Title:
Important Lessons in Pairing – From a Designer’s Perspective
Question:
As part of our blossoming partnership with cooper, I had the good fortune to sit in one one full day of cooper’s Kim Goodwin (recent author of _Designing for the Digital Age: How to Create Human-Centered Products and Services) was the instructor. Throughout the class, she emphasized the importance of pairing in design. Some of her advice is spot on with pairing practice in the Agile community. Some, however, was new to me, and quite profound. Here are some “Kimisms” (or cooperisms) that I picked up in the class.
- Start with a pair of peer designers. They may have different experiences, skills, and areas of preferences, but they are peers.
- Give them a shared design task. Both are working together to create the design.
- One member of the pair is designing and creating and the other is helping. Kim referred to these people in two distinction roles – the generator and the synthesizer. The synthesizer helps in three distinct ways:
- Concept midwifery: The synthesizer works with the generator to help them create a fully formed idea, most often by challenging the design from a narrative perspective informed by the personas, scenarios, and workflows created during the research phase of the project.
- Understanding the concept: The synthesizer confirms their understanding of the idea.
- Critiquing the concept: The synthesizer helps to critique the idea by explicitly asking how the primary persona for which the concept has been developed would use this idea. Once this has been handled, the synthesizer continues to ask how other personas would respond, taking great care to avoid their own experience and leverage their personas experience.
- People at cooper pair for a good chunk of time – often a year – but not “forever” as too much time together makes you less effective at critiquing work.Roles are important, and while people tend to fall into common roles that they can skillfully execute, pairs sometimes explicitly switch the roles that they’re playing. This is common in pair programming, too!

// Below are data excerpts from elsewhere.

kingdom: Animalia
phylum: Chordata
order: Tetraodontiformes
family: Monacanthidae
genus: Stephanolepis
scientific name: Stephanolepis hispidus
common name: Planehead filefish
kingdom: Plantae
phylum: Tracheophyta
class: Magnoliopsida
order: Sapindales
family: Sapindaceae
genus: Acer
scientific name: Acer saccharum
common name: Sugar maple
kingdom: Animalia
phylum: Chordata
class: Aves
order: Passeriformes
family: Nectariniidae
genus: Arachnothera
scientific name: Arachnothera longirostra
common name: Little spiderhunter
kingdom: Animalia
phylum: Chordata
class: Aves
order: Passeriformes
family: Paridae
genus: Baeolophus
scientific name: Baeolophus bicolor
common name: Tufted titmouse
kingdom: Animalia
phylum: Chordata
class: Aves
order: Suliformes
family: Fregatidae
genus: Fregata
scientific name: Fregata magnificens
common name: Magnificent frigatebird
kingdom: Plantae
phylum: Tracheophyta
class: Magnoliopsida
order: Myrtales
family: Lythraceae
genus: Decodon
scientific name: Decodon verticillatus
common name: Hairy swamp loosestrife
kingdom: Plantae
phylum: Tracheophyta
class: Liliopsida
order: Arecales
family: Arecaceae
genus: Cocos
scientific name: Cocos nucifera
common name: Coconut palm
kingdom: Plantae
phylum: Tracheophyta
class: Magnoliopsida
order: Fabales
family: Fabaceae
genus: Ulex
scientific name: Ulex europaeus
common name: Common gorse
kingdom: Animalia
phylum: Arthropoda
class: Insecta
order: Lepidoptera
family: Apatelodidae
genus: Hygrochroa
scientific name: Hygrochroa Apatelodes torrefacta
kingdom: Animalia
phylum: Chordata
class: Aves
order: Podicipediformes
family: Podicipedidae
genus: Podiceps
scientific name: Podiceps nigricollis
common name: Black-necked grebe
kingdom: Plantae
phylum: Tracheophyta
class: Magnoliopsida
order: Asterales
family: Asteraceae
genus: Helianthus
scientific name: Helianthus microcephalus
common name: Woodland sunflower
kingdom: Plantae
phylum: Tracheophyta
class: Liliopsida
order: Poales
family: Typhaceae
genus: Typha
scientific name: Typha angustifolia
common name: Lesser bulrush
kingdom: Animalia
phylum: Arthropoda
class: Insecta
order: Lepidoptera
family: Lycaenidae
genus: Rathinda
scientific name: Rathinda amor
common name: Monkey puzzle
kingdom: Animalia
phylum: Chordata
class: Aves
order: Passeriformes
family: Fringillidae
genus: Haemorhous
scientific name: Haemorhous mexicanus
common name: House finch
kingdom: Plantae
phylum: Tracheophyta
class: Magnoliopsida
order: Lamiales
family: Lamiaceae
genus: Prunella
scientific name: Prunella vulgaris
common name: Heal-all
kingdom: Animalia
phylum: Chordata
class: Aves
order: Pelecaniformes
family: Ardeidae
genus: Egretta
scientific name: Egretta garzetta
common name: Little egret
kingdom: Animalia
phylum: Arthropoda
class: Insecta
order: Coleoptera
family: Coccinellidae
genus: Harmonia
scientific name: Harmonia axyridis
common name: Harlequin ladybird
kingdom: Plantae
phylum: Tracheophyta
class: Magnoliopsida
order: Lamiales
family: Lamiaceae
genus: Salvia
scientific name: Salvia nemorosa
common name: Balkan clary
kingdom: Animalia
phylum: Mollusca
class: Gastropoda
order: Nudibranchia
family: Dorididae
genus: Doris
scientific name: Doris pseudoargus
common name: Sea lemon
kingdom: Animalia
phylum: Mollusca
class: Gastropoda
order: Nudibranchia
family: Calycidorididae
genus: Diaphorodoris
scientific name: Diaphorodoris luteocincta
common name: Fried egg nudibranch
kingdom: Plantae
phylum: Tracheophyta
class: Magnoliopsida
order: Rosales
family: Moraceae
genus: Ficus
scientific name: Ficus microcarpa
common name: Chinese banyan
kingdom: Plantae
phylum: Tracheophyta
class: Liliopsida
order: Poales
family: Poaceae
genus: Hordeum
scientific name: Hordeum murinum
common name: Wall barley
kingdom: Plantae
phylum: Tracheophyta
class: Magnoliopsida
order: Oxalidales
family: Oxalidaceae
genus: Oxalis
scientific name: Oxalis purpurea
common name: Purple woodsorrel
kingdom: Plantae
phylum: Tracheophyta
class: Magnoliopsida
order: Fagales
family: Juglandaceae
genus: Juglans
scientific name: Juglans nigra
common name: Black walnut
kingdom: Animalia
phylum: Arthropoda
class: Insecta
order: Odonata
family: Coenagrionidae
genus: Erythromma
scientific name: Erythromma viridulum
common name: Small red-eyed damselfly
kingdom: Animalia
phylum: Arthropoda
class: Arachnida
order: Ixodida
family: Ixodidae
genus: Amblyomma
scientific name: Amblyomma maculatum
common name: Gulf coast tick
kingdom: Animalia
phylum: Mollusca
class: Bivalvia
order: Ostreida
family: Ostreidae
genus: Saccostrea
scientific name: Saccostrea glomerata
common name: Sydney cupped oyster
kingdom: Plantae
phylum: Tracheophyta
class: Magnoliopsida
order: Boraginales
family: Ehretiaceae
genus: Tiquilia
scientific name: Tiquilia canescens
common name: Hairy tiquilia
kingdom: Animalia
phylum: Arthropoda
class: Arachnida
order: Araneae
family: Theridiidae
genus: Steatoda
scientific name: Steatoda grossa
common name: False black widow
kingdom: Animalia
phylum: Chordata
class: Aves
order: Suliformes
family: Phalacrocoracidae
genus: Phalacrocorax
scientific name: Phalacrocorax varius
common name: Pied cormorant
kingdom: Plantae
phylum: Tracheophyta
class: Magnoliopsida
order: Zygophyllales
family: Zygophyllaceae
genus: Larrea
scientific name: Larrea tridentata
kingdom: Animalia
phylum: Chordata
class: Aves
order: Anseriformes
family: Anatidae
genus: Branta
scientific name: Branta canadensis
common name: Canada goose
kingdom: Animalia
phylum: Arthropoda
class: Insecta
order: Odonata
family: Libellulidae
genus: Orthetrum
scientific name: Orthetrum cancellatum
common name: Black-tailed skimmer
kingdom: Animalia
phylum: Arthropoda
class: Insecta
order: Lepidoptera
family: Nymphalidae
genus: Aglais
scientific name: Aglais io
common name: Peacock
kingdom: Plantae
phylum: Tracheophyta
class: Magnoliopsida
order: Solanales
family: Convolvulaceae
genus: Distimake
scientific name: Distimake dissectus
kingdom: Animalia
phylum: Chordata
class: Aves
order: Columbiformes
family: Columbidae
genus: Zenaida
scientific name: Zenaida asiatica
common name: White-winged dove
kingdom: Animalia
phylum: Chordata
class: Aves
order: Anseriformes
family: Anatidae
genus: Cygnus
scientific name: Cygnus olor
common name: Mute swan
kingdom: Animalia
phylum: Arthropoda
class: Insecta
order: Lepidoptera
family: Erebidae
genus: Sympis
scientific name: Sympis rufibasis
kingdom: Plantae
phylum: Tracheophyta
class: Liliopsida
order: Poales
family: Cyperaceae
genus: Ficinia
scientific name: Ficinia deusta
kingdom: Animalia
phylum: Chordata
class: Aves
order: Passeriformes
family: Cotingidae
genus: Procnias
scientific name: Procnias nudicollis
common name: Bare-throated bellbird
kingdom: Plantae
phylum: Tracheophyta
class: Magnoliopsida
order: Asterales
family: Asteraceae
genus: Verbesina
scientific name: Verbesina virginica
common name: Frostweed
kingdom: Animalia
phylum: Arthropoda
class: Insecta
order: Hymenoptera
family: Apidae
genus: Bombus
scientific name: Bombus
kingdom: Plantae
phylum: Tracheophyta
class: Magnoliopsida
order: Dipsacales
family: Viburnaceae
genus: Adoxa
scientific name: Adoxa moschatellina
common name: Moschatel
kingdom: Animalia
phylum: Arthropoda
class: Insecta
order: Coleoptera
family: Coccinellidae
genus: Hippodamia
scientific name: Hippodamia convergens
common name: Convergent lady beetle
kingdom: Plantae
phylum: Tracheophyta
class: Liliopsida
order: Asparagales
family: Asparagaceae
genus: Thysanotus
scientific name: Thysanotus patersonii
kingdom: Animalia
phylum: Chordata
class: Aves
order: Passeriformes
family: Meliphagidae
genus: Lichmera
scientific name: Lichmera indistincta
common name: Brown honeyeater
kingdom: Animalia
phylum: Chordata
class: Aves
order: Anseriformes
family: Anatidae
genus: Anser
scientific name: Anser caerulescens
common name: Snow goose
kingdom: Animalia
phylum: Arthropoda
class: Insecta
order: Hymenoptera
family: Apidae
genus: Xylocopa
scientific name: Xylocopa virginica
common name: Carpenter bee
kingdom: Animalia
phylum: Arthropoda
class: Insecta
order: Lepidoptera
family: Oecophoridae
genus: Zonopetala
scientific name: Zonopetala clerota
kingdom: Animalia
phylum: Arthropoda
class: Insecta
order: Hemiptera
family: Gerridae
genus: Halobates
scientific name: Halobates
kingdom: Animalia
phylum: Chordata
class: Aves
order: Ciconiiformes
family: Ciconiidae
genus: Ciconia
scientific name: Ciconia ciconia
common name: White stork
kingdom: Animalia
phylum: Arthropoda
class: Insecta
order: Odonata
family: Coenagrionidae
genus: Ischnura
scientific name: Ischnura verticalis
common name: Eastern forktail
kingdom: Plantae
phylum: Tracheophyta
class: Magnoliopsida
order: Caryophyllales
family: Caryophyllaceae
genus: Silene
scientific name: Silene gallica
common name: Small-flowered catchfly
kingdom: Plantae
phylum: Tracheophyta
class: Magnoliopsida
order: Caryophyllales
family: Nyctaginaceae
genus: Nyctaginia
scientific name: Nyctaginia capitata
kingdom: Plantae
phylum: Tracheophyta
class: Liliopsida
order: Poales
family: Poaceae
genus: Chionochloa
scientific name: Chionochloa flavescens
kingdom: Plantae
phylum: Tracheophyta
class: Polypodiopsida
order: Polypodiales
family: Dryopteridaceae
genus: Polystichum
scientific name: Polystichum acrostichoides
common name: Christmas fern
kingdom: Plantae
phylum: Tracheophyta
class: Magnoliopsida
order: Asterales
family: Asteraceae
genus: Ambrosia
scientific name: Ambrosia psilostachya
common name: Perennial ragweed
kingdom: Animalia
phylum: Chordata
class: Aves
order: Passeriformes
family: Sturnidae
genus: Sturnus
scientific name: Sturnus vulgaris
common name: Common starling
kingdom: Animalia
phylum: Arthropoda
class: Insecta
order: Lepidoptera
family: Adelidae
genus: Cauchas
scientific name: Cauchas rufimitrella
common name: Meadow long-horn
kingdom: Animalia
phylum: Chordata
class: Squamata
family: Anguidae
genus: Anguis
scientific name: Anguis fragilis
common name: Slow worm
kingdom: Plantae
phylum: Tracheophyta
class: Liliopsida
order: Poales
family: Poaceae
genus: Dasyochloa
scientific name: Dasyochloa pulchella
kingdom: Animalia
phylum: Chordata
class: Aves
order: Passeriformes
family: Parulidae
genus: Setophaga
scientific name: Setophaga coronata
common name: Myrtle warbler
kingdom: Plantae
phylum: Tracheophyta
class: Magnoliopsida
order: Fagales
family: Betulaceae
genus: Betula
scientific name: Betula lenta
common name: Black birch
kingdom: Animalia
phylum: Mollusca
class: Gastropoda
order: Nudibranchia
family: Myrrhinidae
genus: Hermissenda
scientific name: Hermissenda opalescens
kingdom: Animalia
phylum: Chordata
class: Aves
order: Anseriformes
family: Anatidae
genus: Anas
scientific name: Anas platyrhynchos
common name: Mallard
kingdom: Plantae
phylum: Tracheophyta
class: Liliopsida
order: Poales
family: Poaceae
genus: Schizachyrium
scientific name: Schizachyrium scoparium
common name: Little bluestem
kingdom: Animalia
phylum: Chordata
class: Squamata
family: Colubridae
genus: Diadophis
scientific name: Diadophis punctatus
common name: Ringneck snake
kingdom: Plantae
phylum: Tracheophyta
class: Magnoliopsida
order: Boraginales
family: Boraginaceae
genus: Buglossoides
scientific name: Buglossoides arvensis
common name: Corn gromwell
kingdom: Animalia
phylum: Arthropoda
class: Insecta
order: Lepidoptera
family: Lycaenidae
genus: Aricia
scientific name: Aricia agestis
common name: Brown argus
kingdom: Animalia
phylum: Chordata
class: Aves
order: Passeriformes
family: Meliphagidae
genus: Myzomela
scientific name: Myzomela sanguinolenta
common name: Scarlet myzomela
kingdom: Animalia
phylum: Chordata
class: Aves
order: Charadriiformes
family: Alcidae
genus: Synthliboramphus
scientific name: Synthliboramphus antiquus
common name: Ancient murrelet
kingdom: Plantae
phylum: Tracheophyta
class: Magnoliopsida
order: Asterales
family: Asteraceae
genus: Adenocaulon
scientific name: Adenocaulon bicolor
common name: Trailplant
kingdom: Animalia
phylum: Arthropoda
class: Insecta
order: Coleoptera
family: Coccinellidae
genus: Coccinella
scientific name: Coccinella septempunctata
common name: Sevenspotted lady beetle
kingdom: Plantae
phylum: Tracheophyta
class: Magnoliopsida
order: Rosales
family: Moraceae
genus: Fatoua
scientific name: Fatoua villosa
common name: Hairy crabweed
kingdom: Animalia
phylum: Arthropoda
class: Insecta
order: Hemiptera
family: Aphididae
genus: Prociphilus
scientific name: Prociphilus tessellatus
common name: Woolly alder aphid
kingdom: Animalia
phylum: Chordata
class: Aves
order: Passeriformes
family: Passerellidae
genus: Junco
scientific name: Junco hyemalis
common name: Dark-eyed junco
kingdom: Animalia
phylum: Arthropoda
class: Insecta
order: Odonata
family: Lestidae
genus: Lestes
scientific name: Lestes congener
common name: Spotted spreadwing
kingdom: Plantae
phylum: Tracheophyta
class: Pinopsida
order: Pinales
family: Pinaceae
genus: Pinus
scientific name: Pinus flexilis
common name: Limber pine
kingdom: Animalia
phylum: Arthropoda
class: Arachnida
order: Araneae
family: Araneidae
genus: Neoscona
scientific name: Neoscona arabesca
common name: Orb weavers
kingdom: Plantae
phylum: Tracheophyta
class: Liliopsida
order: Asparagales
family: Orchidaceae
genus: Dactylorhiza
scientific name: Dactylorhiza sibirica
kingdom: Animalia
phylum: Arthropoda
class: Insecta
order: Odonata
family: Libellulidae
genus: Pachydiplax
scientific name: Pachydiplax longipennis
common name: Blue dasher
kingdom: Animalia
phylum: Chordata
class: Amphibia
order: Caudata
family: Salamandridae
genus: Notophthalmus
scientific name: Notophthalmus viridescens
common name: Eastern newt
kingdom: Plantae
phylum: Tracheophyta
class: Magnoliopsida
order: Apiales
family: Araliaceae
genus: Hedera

- One member of the pair can help the other from being bogged down in too much detail at the wrong time of the design.
While I’ve explained this in pretty cut-and-dry terms, the reality is that pairing is always a fluid process. If isn’t so much as there is an explicit role switch as that whomever is leading is generating and whomever is synthesizing is helping. Hand the marker to me, and when I stand up we fluidly change our perspectives and our roles.This is some great stuff, especially the light process reminder about helping others create fully formed ideas before critiquing them, and when critiquing ideas, remembering to critique them from the perspective of your personas, and not your own experience.